サルコペニアに伴う骨格筋の質的変化:メカニズムと有効な対策
【研究キーワード】
一次性サルコペニア / 二次性サルコペニア / 筋線維タイプ / ミトコンドリア / レジスタンス運動 / サルコペニア / 加齢 / 骨格筋 / 電気刺激 / 骨格筋萎縮 / 運動単位 / 結合組織 / 速筋線維 / タンパク質代謝 / レジスタンストレーニング
【研究成果の概要】
それぞれの共同研究者からの2021度の実績をまとめると下記の通りである。
(1)全身炎症誘発性二次性サルコペニアにおけるセラミド合成に関与するNsmafは強力な筋分化制御因子であることを見出した。(2)加齢に伴い発現量の低下するUNC45Bについて,若齢マウスの骨格筋において発現を2週間抑制すると筋力の低下が認められた.一方,筋量には変化が観察されなかった.以上から,加齢に伴うUNC45B発現量の減少は筋質(筋量当たりの筋力)の低下に関与する可能性が示唆された.(3)運動により発現量が低下する新規遺伝子として2810030D12Rikを同定した。一方で、当該遺伝子は老齢によって発現量が上昇することが明らかとなった。予備的な検証では、当該遺伝子は酸化的エネルギー代謝を制御する可能性が示唆された。

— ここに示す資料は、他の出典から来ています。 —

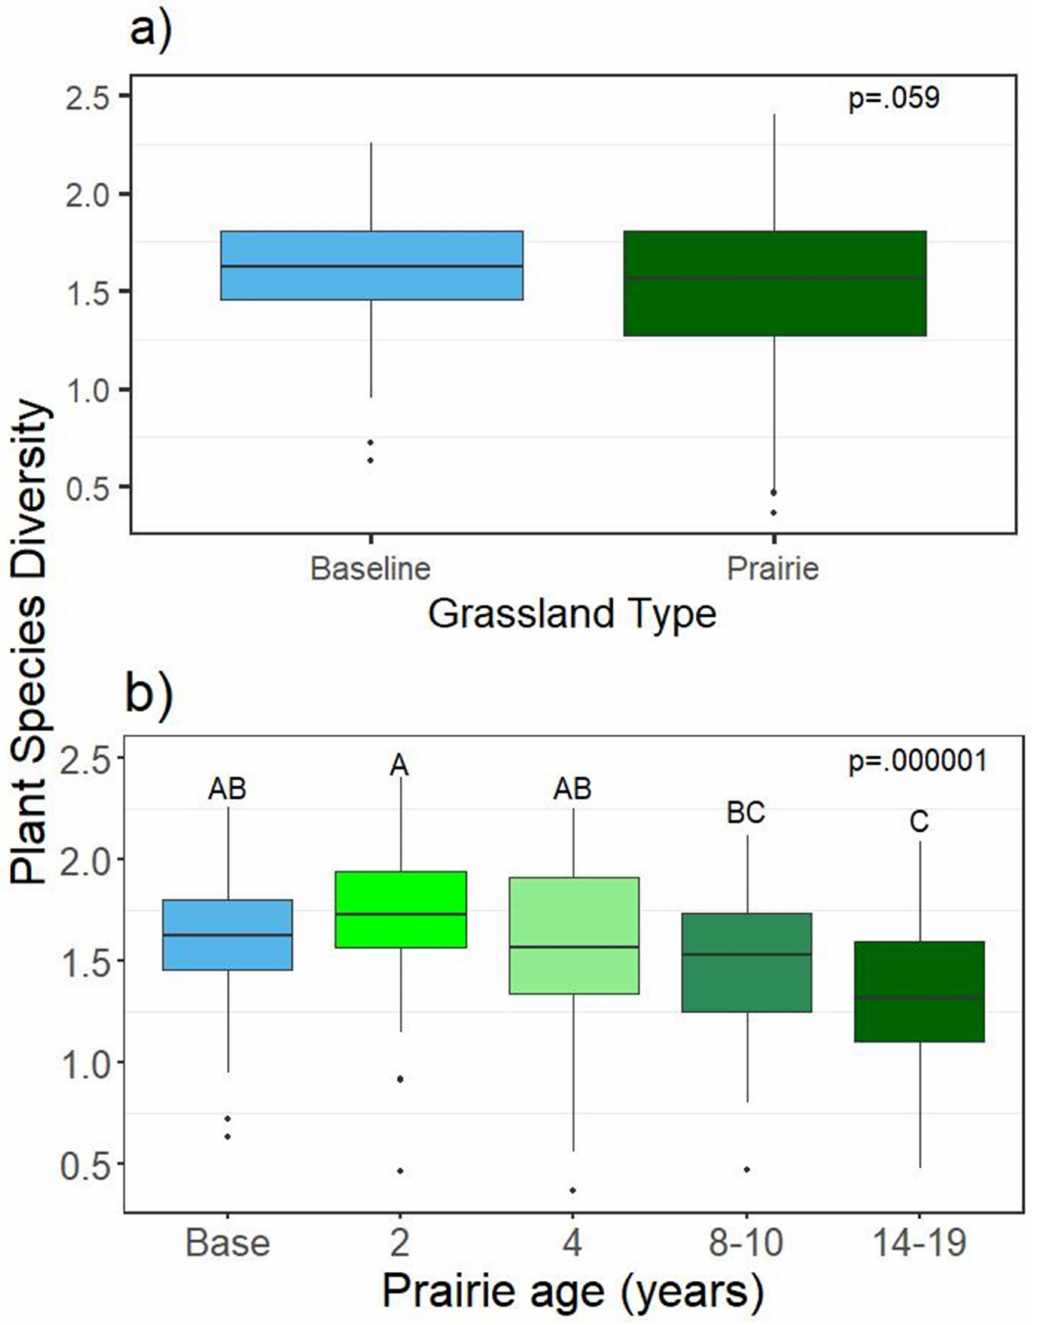
Figure 2. Average Shannon–Wiener plant species diversity in grasslands in 2018. ( a ) Grassland type, ( b ) prairie age. Baseline sites are cool season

(4)高齢者を対象とした実験の実施に向けた測定系の検討としてアメリカ合衆国の国内の各学会や研究室訪問にて情報収集を行った。超音波剪断波エラストグラフィを用いた筋の量的・質的評価のためのアタッチメントの作成を南カリフォニア大学と共に開発した。また、今年度は新型コロナウイルス感染症の拡大により、予定していた実験を実施できなかったため、その代わりとして過去に23~82歳の男女より取得した等尺性筋力発揮中の筋電図データの再解析を行った。その結果、力調節安定性(ある一定の力を安定して発揮する能力)の低下が中年期(40歳代以降)から認められること、その原因に協働筋・拮抗筋間の協調性の低下が関わっていること、などが示唆された。